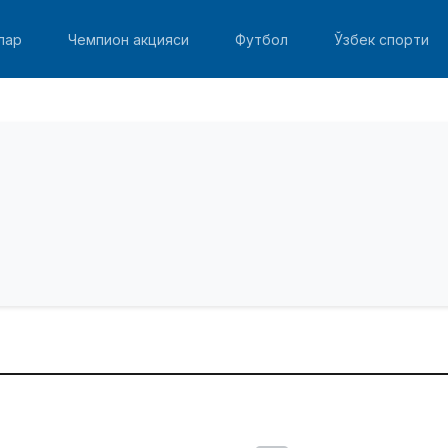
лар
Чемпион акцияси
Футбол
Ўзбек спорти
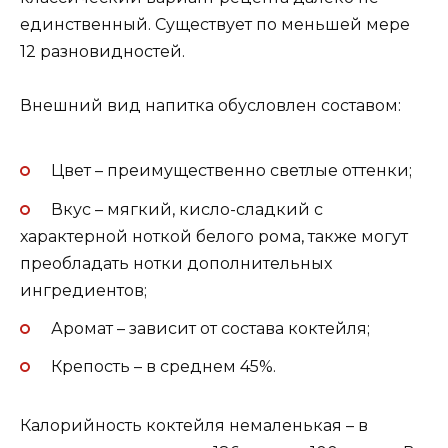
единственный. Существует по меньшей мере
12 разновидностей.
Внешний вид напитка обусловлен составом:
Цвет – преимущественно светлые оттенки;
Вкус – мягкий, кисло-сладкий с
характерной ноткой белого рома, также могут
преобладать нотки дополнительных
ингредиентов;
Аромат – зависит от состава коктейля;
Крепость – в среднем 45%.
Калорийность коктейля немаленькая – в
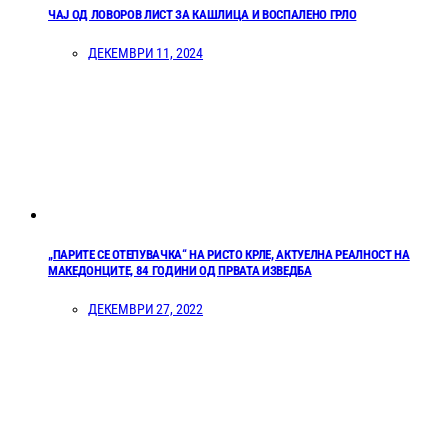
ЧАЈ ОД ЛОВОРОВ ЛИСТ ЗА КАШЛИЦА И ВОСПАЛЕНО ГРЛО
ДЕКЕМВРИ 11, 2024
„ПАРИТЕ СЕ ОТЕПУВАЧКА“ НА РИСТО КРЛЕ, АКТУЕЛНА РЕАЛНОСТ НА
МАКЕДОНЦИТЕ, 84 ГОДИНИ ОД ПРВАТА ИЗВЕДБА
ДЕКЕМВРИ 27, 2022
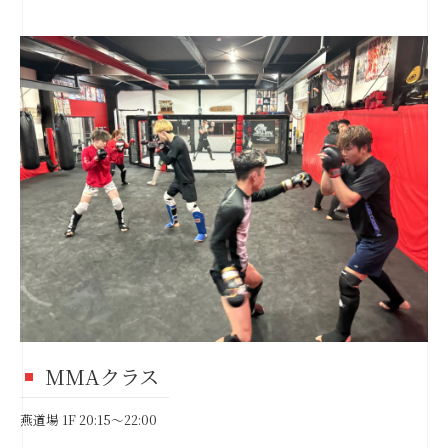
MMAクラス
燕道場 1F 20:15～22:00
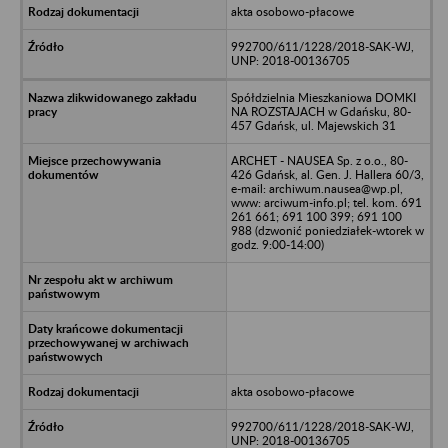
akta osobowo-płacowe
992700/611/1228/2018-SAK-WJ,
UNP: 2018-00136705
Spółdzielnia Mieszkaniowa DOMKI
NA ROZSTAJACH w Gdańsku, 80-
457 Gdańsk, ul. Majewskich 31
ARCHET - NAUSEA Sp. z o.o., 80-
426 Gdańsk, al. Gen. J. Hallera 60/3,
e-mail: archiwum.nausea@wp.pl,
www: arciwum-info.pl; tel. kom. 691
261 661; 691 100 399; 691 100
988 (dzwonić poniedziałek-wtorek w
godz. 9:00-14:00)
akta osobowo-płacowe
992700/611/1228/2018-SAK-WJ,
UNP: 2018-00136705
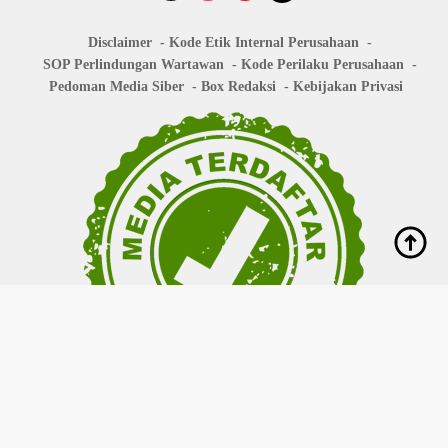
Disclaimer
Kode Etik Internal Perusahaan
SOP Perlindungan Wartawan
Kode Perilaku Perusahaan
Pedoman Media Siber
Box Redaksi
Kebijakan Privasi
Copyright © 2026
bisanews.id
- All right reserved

---------------

◆ **Task requirements**:
Skip the pictures, then write out every entry exactly.

◆ **Output for this exercise**:
лар
Чемпион акцияси
Футбол
Ўзбек спорти
единственный. Существует по меньшей мере
12 разновидностей.
Внешний вид напитка обусловлен составом:
Цвет – преимущественно светлые оттенки;
Вкус – мягкий, кисло-сладкий с
характерной ноткой белого рома, также могут
преобладать нотки дополнительных
ингредиентов;
Аромат – зависит от состава коктейля;
Крепость – в среднем 45%.
Калорийность коктейля немаленькая – в
ЧАЈ ОД ЛОВОРОВ ЛИСТ ЗА КАШЛИЦА И ВОСПАЛЕНО ГРЛО
ДЕКЕМВРИ 11, 2024
„ПАРИТЕ СЕ ОТЕПУВАЧКА“ НА РИСТО КРЛЕ, АКТУЕЛНА РЕАЛНОСТ НА
МАКЕДОНЦИТЕ, 84 ГОДИНИ ОД ПРВАТА ИЗВЕДБА
ДЕКЕМВРИ 27, 2022
MMAクラス
燕道場 1F 20:15～22:00
akta osobowo-płacowe
992700/611/1228/2018-SAK-WJ,
UNP: 2018-00136705
Spółdzielnia Mieszkaniowa DOMKI
NA ROZSTAJACH w Gdańsku, 80-
457 Gdańsk, ul. Majewskich 31
ARCHET - NAUSEA Sp. z o.o., 80-
426 Gdańsk, al. Gen. J. Hallera 60/3,
e-mail: archiwum.nausea@wp.pl,
www: arciwum-info.pl; tel. kom. 691
261 661; 691 100 399; 691 100
988 (dzwonić poniedziałek-wtorek w
godz. 9:00-14:00)
akta osobowo-płacowe
992700/611/1228/2018-SAK-WJ,
UNP: 2018-00136705
Disclaimer
Kode Etik Internal Perusahaan
SOP Perlindungan Wartawan
Kode Perilaku Perusahaan
Pedoman Media Siber
Box Redaksi
Kebijakan Privasi
Copyright © 2026
bisanews.id
- All right reserved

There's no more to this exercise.